Mindfulness is open and useful to all who want to quiet the mind.

Postal Service employees can participate in an Aug. 12 webinar on mindfulness, along with a series of “Mindful Monday” sessions during the summer. Here are five facts about this ancient practice:

1. Mindfulness is a technique, not a religion. While its roots can be traced to Hinduism and Buddhism, mindfulness is secular in application — open and useful to all who want to quiet the mind.

2. It can be boiled down to three simple steps. At its most basic, mindfulness involves three deceptively simple directions: Be aware of your thoughts, be present in the moment and adopt a perspective of self-acceptance and kindness.

3. It has proven physical and psychological health benefits. In terms of physical health, mindfulness can improve sleep, control pain and decrease blood pressure. Psychologically, it can reduce anxiety, lengthen attention span and has even been found to lower implicit age and race bias.

4. Neuroscientists are fascinated. Several schools have centers studying mindfulness, including the Center for Contemplative Science and Compassion-Based Ethics at Emory University, the Center for Mindfulness at the University of Massachusetts Medical School, the UCLA Mindful Awareness Research Center and the Center for Healthy Minds at the University of Wisconsin-Madison.
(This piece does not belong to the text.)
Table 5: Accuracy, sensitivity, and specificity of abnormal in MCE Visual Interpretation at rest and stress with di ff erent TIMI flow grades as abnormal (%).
5. It can change brain structure. In 2018, a Harvard researcher found structural changes in the brain after only eight weeks of MBSR, or mindfulness-based stress reduction, a course developed by the founder of UMass’s Center for Mindfulness, Jon Kabat-Zinn. She found an increase in volume in the cortical thickness of the hippocampus, associated with learning, memory and emotional regulation, and a decrease in volume in the amygdala, associated with anxiety and the fight-or-flight response.